The Solicitors Regulation Authority’s (SRA) proposed new rule requiring solicitors to treat colleagues with respect is in part aimed at filling a hole exposed by the prosecution of Ryan Beckwith, it was claimed yesterday.
A webinar hosted by City firm Kingsley Napley heard that the change would likely lead to more reports to the SRA.
The regulator is currently consulting on adding to the codes of conduct an explicit obligation on both individuals and firms to treat colleagues fairly and with respect; not to bully, harass or unfairly discriminate against them; and requiring firms and individuals to challenge behaviour which does not meet this standard.
The High Court ruled in 2020 that Mr Beckwith had not breached the SRA Handbook by having drunken sex with a junior lawyer when a partner at City giant Freshfields Bruckhaus Deringer, although his conduct was “inappropriate”.
Overturning a £35,000 fine imposed by the Solicitors Disciplinary Tribunal, the court identified as crucial the fact that the tribunal did not find the solicitor’s conduct to be an abuse of a position of seniority or authority.
A significant issue in the case was that the tribunal found Mr Beckwith in breach of two of the guiding SRA principles – acting with integrity and upholding public trust – rather than a specific rule.
The High Court said: “Our analysis is premised on the need to define the content of the obligation to act with integrity, which might otherwise be an obligation at large, by reference to the standards set out in the Handbook.”
Kingsley Napley partner Iain Miller, a leading figure in legal regulation, told the webinar that a case similar to Beckwith would likely lead to a different outcome with the proposed rule in place.
“It does articulate directly what I think what we would get from the principles and that was the issue with Beckwith,” he explained.
“The High Court was effectively saying ‘where is the rule?’. Well, here is the rule that makes it quite clear that this is the way one ought to behave. It does make the SRA’s life a bit easier when they come to look at these cases and particularly if they come to prosecute them.

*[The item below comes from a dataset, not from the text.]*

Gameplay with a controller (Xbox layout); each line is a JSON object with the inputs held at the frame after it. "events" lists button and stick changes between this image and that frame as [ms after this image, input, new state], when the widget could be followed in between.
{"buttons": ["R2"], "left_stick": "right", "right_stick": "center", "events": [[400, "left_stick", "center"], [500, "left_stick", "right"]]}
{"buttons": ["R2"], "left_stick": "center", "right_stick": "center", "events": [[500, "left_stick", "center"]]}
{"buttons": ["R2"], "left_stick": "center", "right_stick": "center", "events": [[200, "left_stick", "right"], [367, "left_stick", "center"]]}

“That may not be expressed in the consultation in these terms but no doubt that’s part of the thinking behind it.”
Tim Dutton QC, who is often instructed by the SRA in disciplinary cases, agreed. Making clear he was not speaking about the Beckwith case, he said the situation of “a senior solicitor in a managerial position getting a colleague drunk and having consensual sex outside the workplace” was one that involved a lack of respect.
“It seems to me that the rule is intended to pick up on that kind of disrespectful conduct.”
The SRA would not have to prove “evidentially difficult concepts like consent or abuse of position”, Mr Miller added. “You could simply say it breaches this rule, here are the bare facts. It provides a much easier route.”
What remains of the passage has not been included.